In the first half of 2025, electric heavy trucks made up roughly one-quarter of all new truck sales in China. That's a big shift for the trucks that move most of the country's goods — and it could reshape forecasts for how much oil the world will need.
China's heavy-truck electrification programme aims to get 40% of all new heavy-truck sales running on clean energy by 2030, which would put more than 1.6 million electric and low-carbon trucks on the road. But the really revealing number is 18% — that's the share of highway freight volume China plans to capture, meaning the country isn't just swapping out engines. It's targeting the busiest, most fuel-hungry trucks first, the ones that burn the most diesel every day.
To make that happen, China is building a whole new infrastructure system. The plan includes roughly 30,000 kilometres of zero-carbon highway freight corridors — special routes designed for electric trucks — and about 3,000 heavy-truck charging and battery-swapping stations scattered across logistics parks, ports, mines, and highway rest stops. Grid companies are being told to plan their power networks around truck-charging needs. Trucks are being tied into depots, repair networks, and distribution planning, so operators can charge or swap batteries quickly and get back on the road.

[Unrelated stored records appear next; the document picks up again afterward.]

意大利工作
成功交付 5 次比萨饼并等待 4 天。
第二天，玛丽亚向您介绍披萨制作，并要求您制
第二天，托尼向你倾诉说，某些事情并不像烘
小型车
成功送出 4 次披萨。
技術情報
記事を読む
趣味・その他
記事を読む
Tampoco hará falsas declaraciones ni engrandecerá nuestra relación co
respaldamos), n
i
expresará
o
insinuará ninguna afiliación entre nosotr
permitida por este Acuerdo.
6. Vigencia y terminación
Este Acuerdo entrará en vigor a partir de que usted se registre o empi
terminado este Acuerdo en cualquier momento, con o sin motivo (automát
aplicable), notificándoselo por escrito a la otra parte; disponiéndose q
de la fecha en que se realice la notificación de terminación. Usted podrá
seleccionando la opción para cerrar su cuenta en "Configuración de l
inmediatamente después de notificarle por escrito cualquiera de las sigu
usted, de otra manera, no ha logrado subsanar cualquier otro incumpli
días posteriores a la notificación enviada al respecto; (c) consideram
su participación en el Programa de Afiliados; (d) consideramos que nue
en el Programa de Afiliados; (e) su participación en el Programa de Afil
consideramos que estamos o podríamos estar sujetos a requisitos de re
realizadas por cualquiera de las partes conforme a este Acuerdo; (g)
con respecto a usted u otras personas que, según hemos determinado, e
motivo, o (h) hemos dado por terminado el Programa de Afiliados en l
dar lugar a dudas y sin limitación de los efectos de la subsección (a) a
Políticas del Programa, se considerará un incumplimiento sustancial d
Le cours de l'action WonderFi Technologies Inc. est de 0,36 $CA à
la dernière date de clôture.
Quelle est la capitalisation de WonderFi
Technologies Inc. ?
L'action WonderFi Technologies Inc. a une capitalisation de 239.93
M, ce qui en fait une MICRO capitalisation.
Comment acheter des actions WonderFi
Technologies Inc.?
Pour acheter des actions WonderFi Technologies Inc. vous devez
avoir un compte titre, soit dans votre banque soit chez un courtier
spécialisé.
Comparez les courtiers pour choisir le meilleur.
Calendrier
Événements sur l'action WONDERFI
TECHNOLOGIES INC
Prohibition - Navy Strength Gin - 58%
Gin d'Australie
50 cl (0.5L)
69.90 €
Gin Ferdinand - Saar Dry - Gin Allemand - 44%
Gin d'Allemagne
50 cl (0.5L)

The thinking is practical: fleet managers care about keeping trucks running, not just about buying electric. So instead of relying only on purchase subsidies, China built a system that handles the everyday headaches of running electric trucks. That approach matters because commercial trucks operate for longer hours, carry heavier loads, and burn far more fuel per vehicle than passenger cars — meaning even a minority of electric trucks can remove a disproportionately large share of diesel demand.

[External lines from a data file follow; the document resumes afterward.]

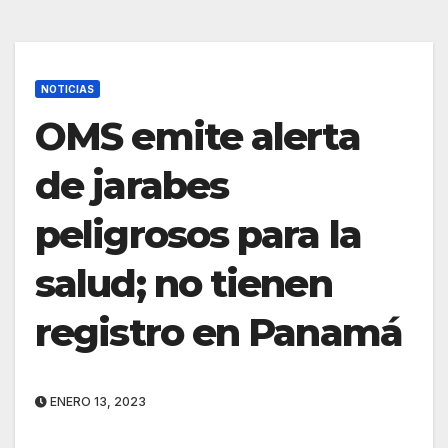
NOTICIAS
OMS emite alerta
de jarabes
peligrosos para la
salud; no tienen
registro en Panamá
ENERO 13, 2023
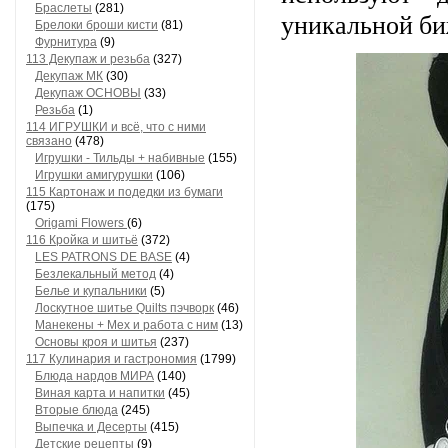
Браслеты
(281)
уникальной б
Брелоки броши кисти
(81)
Фурнитура
(9)
113 Декупаж и резьба
(327)
Декупаж МК
(30)
Декупаж ОСНОВЫ
(33)
Резьба
(1)
114 ИГРУШКИ и всё, что с ними
связано
(478)
Игрушки - Тильды + набивные
(155)
Игрушки амигурушки
(106)
115 Картонаж и подедки из бумаги
(175)
Origami Flowers
(6)
116 Кройка и шитьё
(372)
LES PATRONS DE BASE
(4)
Безлекальный метод
(4)
Белье и купальники
(5)
Лоскутное шитье Quilts пэчворк
(46)
Манекены + Мех и работа с ним
(13)
Основы кроя и шитья
(237)
117 Кулинария и гастрономия
(1799)
Блюда нардов МИРА
(140)
Виная карта и напитки
(45)
Вторые блюда
(245)
Выпечка и Десерты
(415)
Детские рецепты
(9)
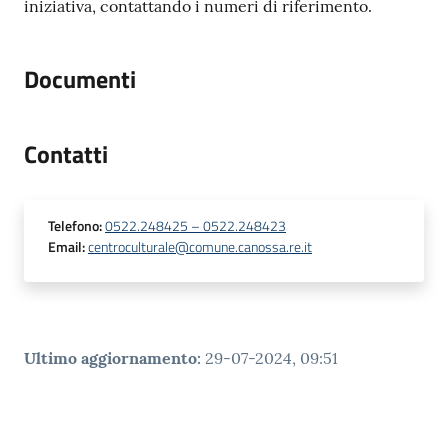
iniziativa, contattando i numeri di riferimento.
Documenti
Contatti
Telefono
:
0522.248425 – 0522.248423
Email
:
centroculturale@comune.canossa.re.it
Ultimo aggiornamento
:
29-07-2024, 09:51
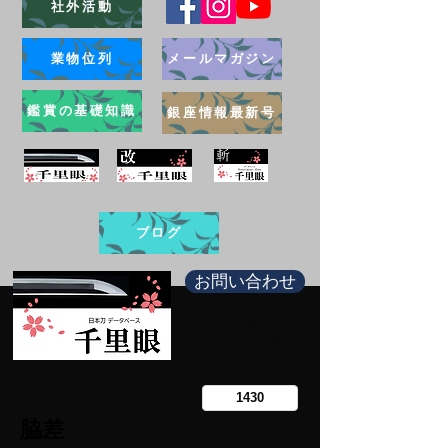
社外活動
業物位列
メールマガジン
鑑賞の基礎知識
銀座情報最新号
ブログ
お問い合わせ
日本刀専門店
​銀座長州屋
Copy right Ginza Choshuya
Production work
​Tomoriki Imazu
脇差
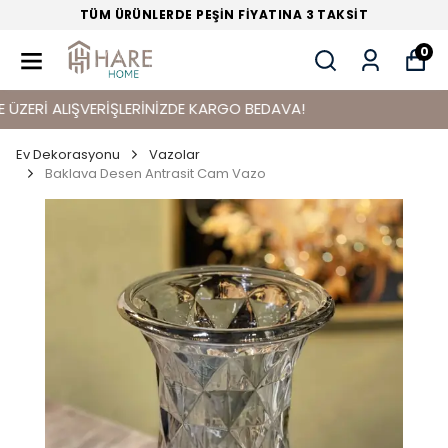
TÜM ÜRÜNLERDE PEŞİN FİYATINA 3 TAKSİT
0
ERİ ALIŞVERİŞLERİNİZDE KARGO BEDAVA!
Ev Dekorasyonu
Vazolar
Baklava Desen Antrasit Cam Vazo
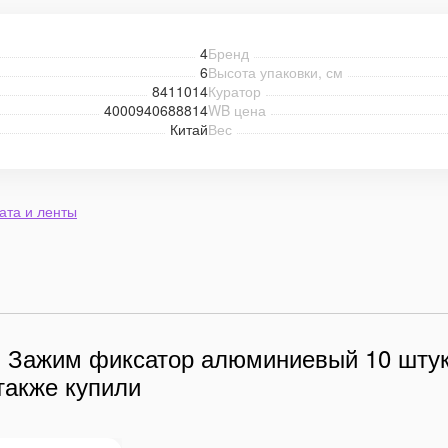
4
Бренд
6
Высота упаковки, см
8411014
Куратор
4000940688814
WB цена
Китай
Вес
ата и ленты
и Зажим фиксатор алюминиевый 10 штук
также купили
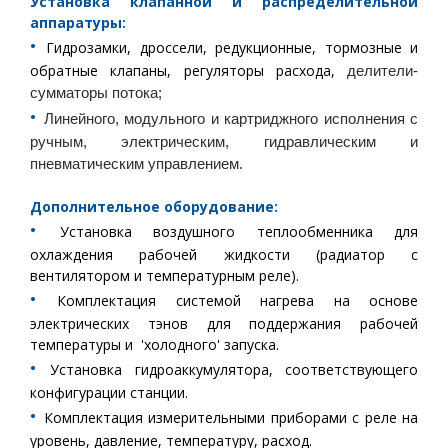
Установка
клапанной и распределительной
аппаратуры:
•︎
Гидрозамки, дроссели, редукционные, тормозные и
обратные клапаны, регуляторы расхода,
делители-
сумматоры потока;
•︎
Линейного, модульного и картриджного исполнения с
ручным, электрическим, гидравлическим и
пневматическим управлением.
Дополнительное оборудование:
•︎
Установка воздушного теплообменника для
охлаждения рабочей жидкости (радиатор с
вентилятором и температурным реле).
•︎
Комплектация системой нагрева на основе
электрических тэнов для поддержания рабочей
температуры и 'холодного' запуска.
•︎
Установка гидроаккумулятора, соответствующего
конфигурации станции.
•︎
Комплектация измерительными приборами с реле на
уровень, давление, температуру, расход.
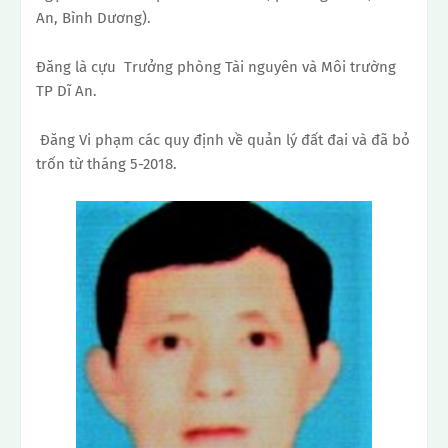
An, Bình Dương).
Đăng là cựu Trưởng phòng Tài nguyên và Môi trường
TP Dĩ An.
Đăng Vi phạm các quy định về quản lý đất đai và đã bỏ
trốn từ tháng 5-2018.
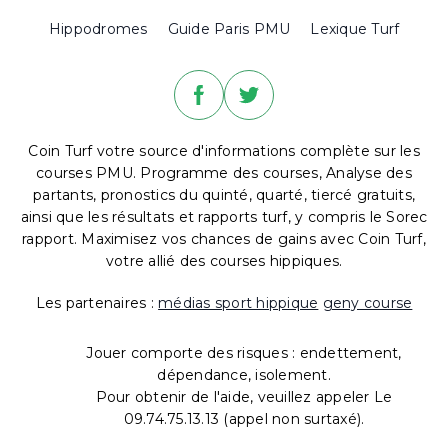
Hippodromes
Guide Paris PMU
Lexique Turf
Coin Turf votre source d'informations complète sur les
courses PMU. Programme des courses, Analyse des
partants, pronostics du quinté, quarté, tiercé gratuits,
ainsi que les résultats et rapports turf, y compris le Sorec
rapport. Maximisez vos chances de gains avec Coin Turf,
votre allié des courses hippiques.
Les partenaires :
médias sport hippique
geny course
Jouer comporte des risques : endettement,
dépendance, isolement.
Pour obtenir de l'aide, veuillez appeler Le
09.74.75.13.13 (appel non surtaxé).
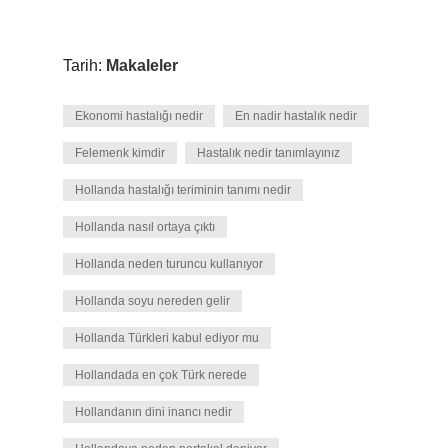
Tarih:
Makaleler
Ekonomi hastalığı nedir
En nadir hastalık nedir
Felemenk kimdir
Hastalık nedir tanımlayınız
Hollanda hastalığı teriminin tanımı nedir
Hollanda nasıl ortaya çıktı
Hollanda neden turuncu kullanıyor
Hollanda soyu nereden gelir
Hollanda Türkleri kabul ediyor mu
Hollandada en çok Türk nerede
Hollandanın dini inancı nedir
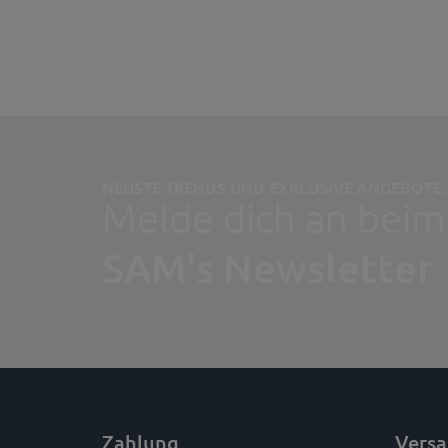
NEUSTE TRENDS UND EXKLUSIVE ANGEBOTE:
Melde dich an beim
SAM's Newsletter
Zahlung
Vers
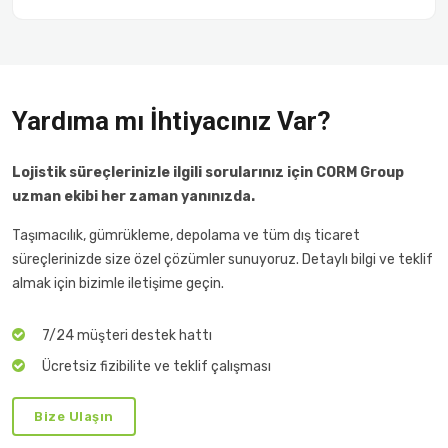
Yardıma mı İhtiyacınız Var?
Lojistik süreçlerinizle ilgili sorularınız için CORM Group
uzman ekibi her zaman yanınızda.
Taşımacılık, gümrükleme, depolama ve tüm dış ticaret
süreçlerinizde size özel çözümler sunuyoruz. Detaylı bilgi ve teklif
almak için bizimle iletişime geçin.
7/24 müşteri destek hattı
Ücretsiz fizibilite ve teklif çalışması
Bize Ulaşın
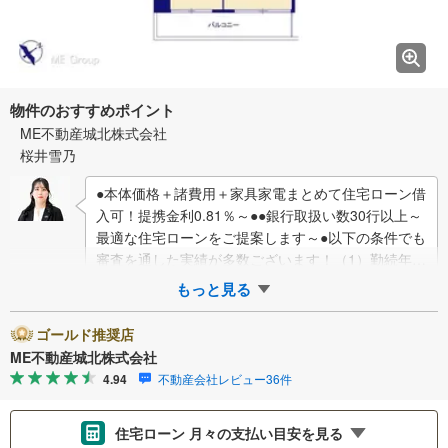
物件のおすすめポイント
ME不動産城北株式会社
桜井雪乃
●本体価格＋諸費用＋家具家電まとめて住宅ローン借
入可！提携金利0.81％～●●銀行取扱い数30行以上～
最適な住宅ローンをご提案します～●以下の条件でも
審査を通した実績が多数ございます！（1）勤続年数
1ヶ月（2）自己資金0円（3）産…
もっと見る
ゴールド推奨店
ME不動産城北株式会社
4.94
不動産会社レビュー36件
住宅ローン 月々の支払い目安を見る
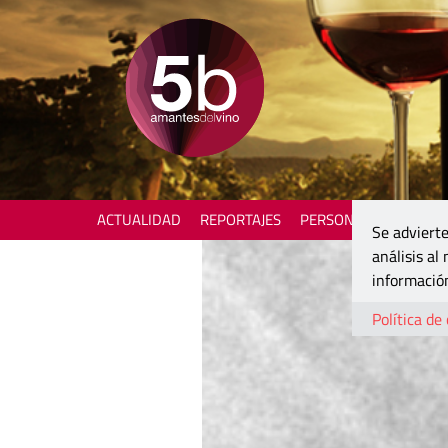
ACTUALIDAD
REPORTAJES
PERSONAJES
ENOTU
Se advierte
análisis al
información
Política de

The potential impact on oil markets is significant. One estimate puts the diesel displaced by these trucks at several hundred thousand barrels per day by 2030 — large enough to affect national oil-demand forecasts, not just the truck market. LNG trucks, which run on natural gas rather than diesel, could replace an additional 775,000 barrels per day of diesel by 2030. Meanwhile, passenger electric vehicles are already displacing an estimated 582,000 barrels per day of gasoline.

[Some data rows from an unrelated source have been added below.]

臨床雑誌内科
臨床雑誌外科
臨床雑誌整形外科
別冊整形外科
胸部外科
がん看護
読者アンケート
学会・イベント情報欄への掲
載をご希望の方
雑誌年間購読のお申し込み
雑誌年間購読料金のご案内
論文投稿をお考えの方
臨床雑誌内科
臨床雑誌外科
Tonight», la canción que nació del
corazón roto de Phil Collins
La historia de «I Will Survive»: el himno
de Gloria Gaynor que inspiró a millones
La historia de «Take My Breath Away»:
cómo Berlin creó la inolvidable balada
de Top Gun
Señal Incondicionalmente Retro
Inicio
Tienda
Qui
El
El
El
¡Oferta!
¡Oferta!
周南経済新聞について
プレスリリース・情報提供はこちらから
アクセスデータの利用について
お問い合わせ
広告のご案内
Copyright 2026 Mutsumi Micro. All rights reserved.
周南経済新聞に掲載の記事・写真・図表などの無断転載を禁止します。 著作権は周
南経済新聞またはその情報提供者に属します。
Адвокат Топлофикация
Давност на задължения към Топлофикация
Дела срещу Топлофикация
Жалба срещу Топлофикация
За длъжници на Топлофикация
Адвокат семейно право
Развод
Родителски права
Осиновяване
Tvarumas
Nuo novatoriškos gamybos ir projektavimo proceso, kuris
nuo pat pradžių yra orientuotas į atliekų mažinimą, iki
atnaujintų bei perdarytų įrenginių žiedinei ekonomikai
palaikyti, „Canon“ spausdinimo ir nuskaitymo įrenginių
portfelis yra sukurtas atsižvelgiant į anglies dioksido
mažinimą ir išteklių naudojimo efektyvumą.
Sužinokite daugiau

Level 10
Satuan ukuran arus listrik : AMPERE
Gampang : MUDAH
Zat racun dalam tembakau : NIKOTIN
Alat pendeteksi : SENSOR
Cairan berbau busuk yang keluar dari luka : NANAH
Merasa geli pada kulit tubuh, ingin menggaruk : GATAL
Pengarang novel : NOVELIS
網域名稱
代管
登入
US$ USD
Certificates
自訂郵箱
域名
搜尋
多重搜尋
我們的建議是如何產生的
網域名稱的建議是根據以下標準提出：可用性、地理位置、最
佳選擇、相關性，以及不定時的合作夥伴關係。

The International Energy Agency has taken notice. China added nearly 6 million barrels per day of oil demand between 2015 and 2024, accounting for about 60% of global growth over that period. Now, the IEA expects China's oil demand to peak this decade — a major reversal. OPEC is more optimistic about long-term demand, but even its near-term forecasts are shifting downward.
The story is no longer whether China's road-fuel growth will slow. It's how fast the shift away from diesel will spread — and what that means for an energy system still figuring out its future.